Dataset records
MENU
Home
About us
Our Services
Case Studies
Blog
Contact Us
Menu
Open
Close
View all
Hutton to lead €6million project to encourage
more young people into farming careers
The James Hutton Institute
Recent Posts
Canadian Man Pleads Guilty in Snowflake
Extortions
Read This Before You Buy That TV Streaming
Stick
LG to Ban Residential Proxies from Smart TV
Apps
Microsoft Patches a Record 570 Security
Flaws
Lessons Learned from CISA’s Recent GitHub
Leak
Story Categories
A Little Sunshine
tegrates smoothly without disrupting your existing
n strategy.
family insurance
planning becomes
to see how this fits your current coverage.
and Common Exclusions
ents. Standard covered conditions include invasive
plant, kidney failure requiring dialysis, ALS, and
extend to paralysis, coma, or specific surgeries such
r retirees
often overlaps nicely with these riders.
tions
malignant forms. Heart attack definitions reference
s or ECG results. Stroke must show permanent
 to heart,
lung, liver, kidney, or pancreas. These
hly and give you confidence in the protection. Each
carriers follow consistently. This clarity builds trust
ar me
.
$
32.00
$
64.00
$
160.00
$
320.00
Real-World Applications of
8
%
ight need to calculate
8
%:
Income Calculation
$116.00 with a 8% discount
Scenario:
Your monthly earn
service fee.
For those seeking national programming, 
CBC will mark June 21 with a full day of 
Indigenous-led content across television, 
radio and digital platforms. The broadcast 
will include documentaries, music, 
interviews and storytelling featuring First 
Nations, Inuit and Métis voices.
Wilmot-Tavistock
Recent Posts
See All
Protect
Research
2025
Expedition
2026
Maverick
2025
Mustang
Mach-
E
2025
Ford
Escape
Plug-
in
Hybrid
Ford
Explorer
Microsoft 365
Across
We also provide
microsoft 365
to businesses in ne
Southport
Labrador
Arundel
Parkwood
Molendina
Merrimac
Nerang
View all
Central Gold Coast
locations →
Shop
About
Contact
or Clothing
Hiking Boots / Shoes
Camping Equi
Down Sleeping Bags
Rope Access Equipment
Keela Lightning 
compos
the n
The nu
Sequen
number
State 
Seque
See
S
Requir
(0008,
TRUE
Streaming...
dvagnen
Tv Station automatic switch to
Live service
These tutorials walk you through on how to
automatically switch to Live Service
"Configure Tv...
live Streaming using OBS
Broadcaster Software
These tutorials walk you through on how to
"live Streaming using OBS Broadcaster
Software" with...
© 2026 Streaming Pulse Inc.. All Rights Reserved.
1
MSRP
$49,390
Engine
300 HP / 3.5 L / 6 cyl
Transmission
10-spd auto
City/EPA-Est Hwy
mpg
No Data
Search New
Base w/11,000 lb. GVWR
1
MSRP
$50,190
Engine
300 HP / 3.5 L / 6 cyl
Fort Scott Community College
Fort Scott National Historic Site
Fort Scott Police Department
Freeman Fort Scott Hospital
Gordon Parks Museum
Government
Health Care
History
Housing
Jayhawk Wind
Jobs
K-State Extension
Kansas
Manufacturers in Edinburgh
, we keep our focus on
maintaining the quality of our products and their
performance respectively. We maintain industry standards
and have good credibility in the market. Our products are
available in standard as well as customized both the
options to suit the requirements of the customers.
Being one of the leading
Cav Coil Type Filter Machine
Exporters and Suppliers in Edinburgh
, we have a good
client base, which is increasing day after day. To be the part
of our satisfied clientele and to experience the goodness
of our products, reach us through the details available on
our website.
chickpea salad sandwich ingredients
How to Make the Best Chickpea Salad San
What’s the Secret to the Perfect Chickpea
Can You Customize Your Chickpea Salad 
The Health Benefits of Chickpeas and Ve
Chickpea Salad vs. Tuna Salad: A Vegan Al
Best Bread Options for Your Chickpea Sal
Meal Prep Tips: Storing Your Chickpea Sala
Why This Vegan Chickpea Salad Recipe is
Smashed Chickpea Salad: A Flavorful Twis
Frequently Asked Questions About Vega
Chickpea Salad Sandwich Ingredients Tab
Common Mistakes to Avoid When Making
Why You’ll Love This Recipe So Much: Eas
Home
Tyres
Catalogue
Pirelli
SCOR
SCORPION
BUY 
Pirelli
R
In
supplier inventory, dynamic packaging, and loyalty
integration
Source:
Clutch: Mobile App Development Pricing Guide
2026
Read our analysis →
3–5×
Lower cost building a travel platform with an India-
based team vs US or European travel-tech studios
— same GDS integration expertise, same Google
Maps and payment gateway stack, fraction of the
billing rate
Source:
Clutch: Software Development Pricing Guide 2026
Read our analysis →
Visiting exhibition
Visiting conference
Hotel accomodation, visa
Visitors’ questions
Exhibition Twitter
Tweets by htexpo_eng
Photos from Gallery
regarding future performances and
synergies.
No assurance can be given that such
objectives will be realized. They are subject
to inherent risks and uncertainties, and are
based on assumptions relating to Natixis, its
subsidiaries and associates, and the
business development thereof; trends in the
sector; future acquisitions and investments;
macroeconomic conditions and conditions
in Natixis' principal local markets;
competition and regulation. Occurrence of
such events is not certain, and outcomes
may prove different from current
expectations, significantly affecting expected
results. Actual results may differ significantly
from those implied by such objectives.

ABOUT THIS TASK:
Reproduce every row above line for line, changing no character.

SOLVED EXERCISE:
MENU
Home
About us
Our Services
Case Studies
Blog
Contact Us
Menu
Open
Close
View all
Hutton to lead €6million project to encourage
more young people into farming careers
The James Hutton Institute
Recent Posts
Canadian Man Pleads Guilty in Snowflake
Extortions
Read This Before You Buy That TV Streaming
Stick
LG to Ban Residential Proxies from Smart TV
Apps
Microsoft Patches a Record 570 Security
Flaws
Lessons Learned from CISA’s Recent GitHub
Leak
Story Categories
A Little Sunshine
tegrates smoothly without disrupting your existing
n strategy.
family insurance
planning becomes
to see how this fits your current coverage.
and Common Exclusions
ents. Standard covered conditions include invasive
plant, kidney failure requiring dialysis, ALS, and
extend to paralysis, coma, or specific surgeries such
r retirees
often overlaps nicely with these riders.
tions
malignant forms. Heart attack definitions reference
s or ECG results. Stroke must show permanent
 to heart,
lung, liver, kidney, or pancreas. These
hly and give you confidence in the protection. Each
carriers follow consistently. This clarity builds trust
ar me
.
$
32.00
$
64.00
$
160.00
$
320.00
Real-World Applications of
8
%
ight need to calculate
8
%:
Income Calculation
$116.00 with a 8% discount
Scenario:
Your monthly earn
service fee.
For those seeking national programming, 
CBC will mark June 21 with a full day of 
Indigenous-led content across television, 
radio and digital platforms. The broadcast 
will include documentaries, music, 
interviews and storytelling featuring First 
Nations, Inuit and Métis voices.
Wilmot-Tavistock
Recent Posts
See All
Protect
Research
2025
Expedition
2026
Maverick
2025
Mustang
Mach-
E
2025
Ford
Escape
Plug-
in
Hybrid
Ford
Explorer
Microsoft 365
Across
We also provide
microsoft 365
to businesses in ne
Southport
Labrador
Arundel
Parkwood
Molendina
Merrimac
Nerang
View all
Central Gold Coast
locations →
Shop
About
Contact
or Clothing
Hiking Boots / Shoes
Camping Equi
Down Sleeping Bags
Rope Access Equipment
Keela Lightning 
compos
the n
The nu
Sequen
number
State 
Seque
See
S
Requir
(0008,
TRUE
Streaming...
dvagnen
Tv Station automatic switch to
Live service
These tutorials walk you through on how to
automatically switch to Live Service
"Configure Tv...
live Streaming using OBS
Broadcaster Software
These tutorials walk you through on how to
"live Streaming using OBS Broadcaster
Software" with...
© 2026 Streaming Pulse Inc.. All Rights Reserved.
1
MSRP
$49,390
Engine
300 HP / 3.5 L / 6 cyl
Transmission
10-spd auto
City/EPA-Est Hwy
mpg
No Data
Search New
Base w/11,000 lb. GVWR
1
MSRP
$50,190
Engine
300 HP / 3.5 L / 6 cyl
Fort Scott Community College
Fort Scott National Historic Site
Fort Scott Police Department
Freeman Fort Scott Hospital
Gordon Parks Museum
Government
Health Care
History
Housing
Jayhawk Wind
Jobs
K-State Extension
Kansas
Manufacturers in Edinburgh
, we keep our focus on
maintaining the quality of our products and their
performance respectively. We maintain industry standards
and have good credibility in the market. Our products are
available in standard as well as customized both the
options to suit the requirements of the customers.
Being one of the leading
Cav Coil Type Filter Machine
Exporters and Suppliers in Edinburgh
, we have a good
client base, which is increasing day after day. To be the part
of our satisfied clientele and to experience the goodness
of our products, reach us through the details available on
our website.
chickpea salad sandwich ingredients
How to Make the Best Chickpea Salad San
What’s the Secret to the Perfect Chickpea
Can You Customize Your Chickpea Salad 
The Health Benefits of Chickpeas and Ve
Chickpea Salad vs. Tuna Salad: A Vegan Al
Best Bread Options for Your Chickpea Sal
Meal Prep Tips: Storing Your Chickpea Sala
Why This Vegan Chickpea Salad Recipe is
Smashed Chickpea Salad: A Flavorful Twis
Frequently Asked Questions About Vega
Chickpea Salad Sandwich Ingredients Tab
Common Mistakes to Avoid When Making
Why You’ll Love This Recipe So Much: Eas
Home
Tyres
Catalogue
Pirelli
SCOR
SCORPION
BUY 
Pirelli
R
In
supplier inventory, dynamic packaging, and loyalty
integration
Source:
Clutch: Mobile App Development Pricing Guide
2026
Read our analysis →
3–5×
Lower cost building a travel platform with an India-
based team vs US or European travel-tech studios
— same GDS integration expertise, same Google
Maps and payment gateway stack, fraction of the
billing rate
Source:
Clutch: Software Development Pricing Guide 2026
Read our analysis →
Visiting exhibition
Visiting conference
Hotel accomodation, visa
Visitors’ questions
Exhibition Twitter
Tweets by htexpo_eng
Photos from Gallery
regarding future performances and
synergies.
No assurance can be given that such
objectives will be realized. They are subject
to inherent risks and uncertainties, and are
based on assumptions relating to Natixis, its
subsidiaries and associates, and the
business development thereof; trends in the
sector; future acquisitions and investments;
macroeconomic conditions and conditions
in Natixis' principal local markets;
competition and regulation. Occurrence of
such events is not certain, and outcomes
may prove different from current
expectations, significantly affecting expected
results. Actual results may differ significantly
from those implied by such objectives.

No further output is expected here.